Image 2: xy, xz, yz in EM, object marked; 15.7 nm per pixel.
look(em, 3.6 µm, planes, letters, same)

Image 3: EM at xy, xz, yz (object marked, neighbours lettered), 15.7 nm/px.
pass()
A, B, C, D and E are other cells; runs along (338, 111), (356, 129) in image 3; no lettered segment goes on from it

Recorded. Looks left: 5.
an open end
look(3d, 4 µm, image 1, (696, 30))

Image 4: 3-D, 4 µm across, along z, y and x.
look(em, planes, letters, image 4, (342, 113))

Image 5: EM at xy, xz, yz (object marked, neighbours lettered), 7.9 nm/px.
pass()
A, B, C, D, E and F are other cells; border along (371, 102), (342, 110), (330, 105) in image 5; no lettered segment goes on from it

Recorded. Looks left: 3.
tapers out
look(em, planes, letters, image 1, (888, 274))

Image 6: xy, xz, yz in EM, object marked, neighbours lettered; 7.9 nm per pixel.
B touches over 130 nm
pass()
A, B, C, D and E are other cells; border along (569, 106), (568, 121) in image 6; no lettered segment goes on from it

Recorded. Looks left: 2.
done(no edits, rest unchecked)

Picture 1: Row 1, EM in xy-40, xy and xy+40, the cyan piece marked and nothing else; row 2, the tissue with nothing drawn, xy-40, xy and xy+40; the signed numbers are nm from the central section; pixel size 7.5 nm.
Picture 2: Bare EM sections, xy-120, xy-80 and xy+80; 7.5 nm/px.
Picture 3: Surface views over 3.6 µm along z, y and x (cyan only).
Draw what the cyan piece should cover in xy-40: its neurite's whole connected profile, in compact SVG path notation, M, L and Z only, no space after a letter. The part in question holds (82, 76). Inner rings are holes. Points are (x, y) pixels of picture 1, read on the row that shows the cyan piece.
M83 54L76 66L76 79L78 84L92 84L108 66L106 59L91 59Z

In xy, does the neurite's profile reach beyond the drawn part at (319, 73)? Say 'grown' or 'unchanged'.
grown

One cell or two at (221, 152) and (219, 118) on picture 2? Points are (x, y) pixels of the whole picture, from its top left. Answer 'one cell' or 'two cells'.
__________
Assigned task: Reproduce all the entries above. Match them exactly.

Response to the exercise:
Image 2: xy, xz, yz in EM, object marked; 15.7 nm per pixel.
look(em, 3.6 µm, planes, letters, same)

Image 3: EM at xy, xz, yz (object marked, neighbours lettered), 15.7 nm/px.
pass()
A, B, C, D and E are other cells; runs along (338, 111), (356, 129) in image 3; no lettered segment goes on from it

Recorded. Looks left: 5.
an open end
look(3d, 4 µm, image 1, (696, 30))

Image 4: 3-D, 4 µm across, along z, y and x.
look(em, planes, letters, image 4, (342, 113))

Image 5: EM at xy, xz, yz (object marked, neighbours lettered), 7.9 nm/px.
pass()
A, B, C, D, E and F are other cells; border along (371, 102), (342, 110), (330, 105) in image 5; no lettered segment goes on from it

Recorded. Looks left: 3.
tapers out
look(em, planes, letters, image 1, (888, 274))

Image 6: xy, xz, yz in EM, object marked, neighbours lettered; 7.9 nm per pixel.
B touches over 130 nm
pass()
A, B, C, D and E are other cells; border along (569, 106), (568, 121) in image 6; no lettered segment goes on from it

Recorded. Looks left: 2.
done(no edits, rest unchecked)

Picture 1: Row 1, EM in xy-40, xy and xy+40, the cyan piece marked and nothing else; row 2, the tissue with nothing drawn, xy-40, xy and xy+40; the signed numbers are nm from the central section; pixel size 7.5 nm.
Picture 2: Bare EM sections, xy-120, xy-80 and xy+80; 7.5 nm/px.
Picture 3: Surface views over 3.6 µm along z, y and x (cyan only).
Draw what the cyan piece should cover in xy-40: its neurite's whole connected profile, in compact SVG path notation, M, L and Z only, no space after a letter. The part in question holds (82, 76). Inner rings are holes. Points are (x, y) pixels of picture 1, read on the row that shows the cyan piece.
M83 54L76 66L76 79L78 84L92 84L108 66L106 59L91 59Z

In xy, does the neurite's profile reach beyond the drawn part at (319, 73)? Say 'grown' or 'unchanged'.
grown

One cell or two at (221, 152) and (219, 118) on picture 2? Points are (x, y) pixels of the whole picture, from its top left. Answer 'one cell' or 'two cells'.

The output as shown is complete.